Freedom Cemetery


Corner of Osmun & Freedom Roads, Freedom, Cattaraugus County, N.Y.
[Cemetery Listing]
A Brief History by Barbara Henry © 2003

The Freedom Cemetery has an English Section and a Welsh Section called the Welsh Yard. Today, two separate organizations maintain the cemetery. The Welsh section is owned by the Freedom Cemetery Society and the English section by the Freedom Cemetery Association. A line of bushes provides the present-day division once marked by a stone fence. The layout and governance of the cemetery is rooted in history.

When the first Ebenezer Welsh Baptist Church was constructed on the Freedom Flats in 1843-44, Welsh immigrants set aside a portion of the site for use as a burial ground. Deacon John Lewis donated the land, located in the southwestern part of Lot 13 in the Town of Freedom. Nearby were the burials of English speaking Yankee settlers, who had settled in Freedom in the early decades of the 1800s. Rufus Metcalf, who came from Vermont in 1811, donated the land for the English section.

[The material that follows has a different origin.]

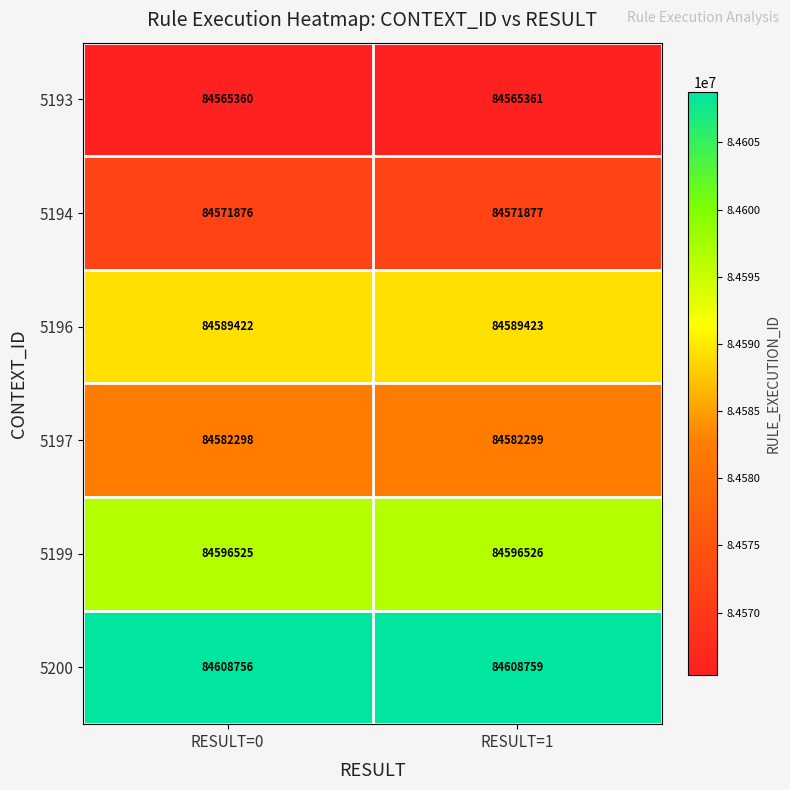

At which label does 5194 reach its peak?

RESULT=1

The earliest Welsh Yard burials are those of young children, including Phebe Ann Owens, age 9 months, daughter of John H. and Catharine Owens (1844); Mary Ann Higgins, age 3, daughter of John and Laura Higgins (1846); Hugh Jones, son of William and Elizabeth Jones (1847); George Phillips, age 1, son of David and Mary Ann Phillips (1847). Other Welsh burials of note include: Civil War soldiers, various Welsh Baptist church deacons and ministers, William H. Williams whose gravestone claims that he was “the first Welsh settler in Cattaraugus County” and Robert T. Williams, “father of the Welsh settlement.” A number of gravestones contain Welsh-language inscriptions and the deceadent’s place of origin in Wales. Over the years more burials were made until the Welsh Yard and the English Yard of the Freedom Cemetery became a microcosm of nineteenth-century Freedom, including the Yankees, the Scots, and the Welsh.

An English-speaking group split off from the Welsh-speaking Ebenezer Church in 1895 and formed the Bethel Baptist Church. Early on the Bethel trustees sought, but failed, to gain a division of the Ebenezer property which at that time included the burial yard surrounding the church building.

In 1903 the English section of the cemetery incorporated. In November 1914, a well-attended meeting at the Ebenezer Church voted unanimously to incorporate the Welsh side of the cemetery. The directors of the newly incorporated Welsh section were: Robert J. Williams, William P. Morgan and David J. Morgan. It is not known if the Bethel Welsh were involved in the 1914 cemetery meeting, since as late as 1917 the Bethel and Ebenezer Welsh were still at odds with each other. Eventually, differences were resolved. In 1919 the Bethel and Ebenezer Welsh reunited to form the Freedom Baptist Church. In 1921 the stone wall which physically divided the English and Welsh sections was taken down.

In 1953 the Freedom Baptist Church moved to legally transfer ownership of the Ebenezer church building to the Freedom Cemetery with the stipulation that the church be maintained as a memorial and chapel. The cemetery rejected the idea and the transference was never completed. Until it fell in January 2001, the old Ebenezer church building belonged to the Freedom Baptist Church but the ground on which it rested belonged to the Freedom Cemetery Society. In 2003, an historic marker commemorating the Freedom area Welsh settlement was placed at the site by the Freedom Area Welsh Historic Marker Committee.

Early Welsh Yard burial records were no doubt contained in the Ebenezer church records. The location of these records is not known. However, an old lot map of the Welsh Yard survived. Besides the names of lot owners, the map, drawn on old fashioned oilcloth, features a primitive style painting of the church and cemetery, as it looked around the turn-of-the century. According to cemetery officials, cemetery records were destroyed in a fire. The Town of Freedom historian maintains alphabetical lists of gravestone inscriptions for both English and Welsh sections of the cemetery.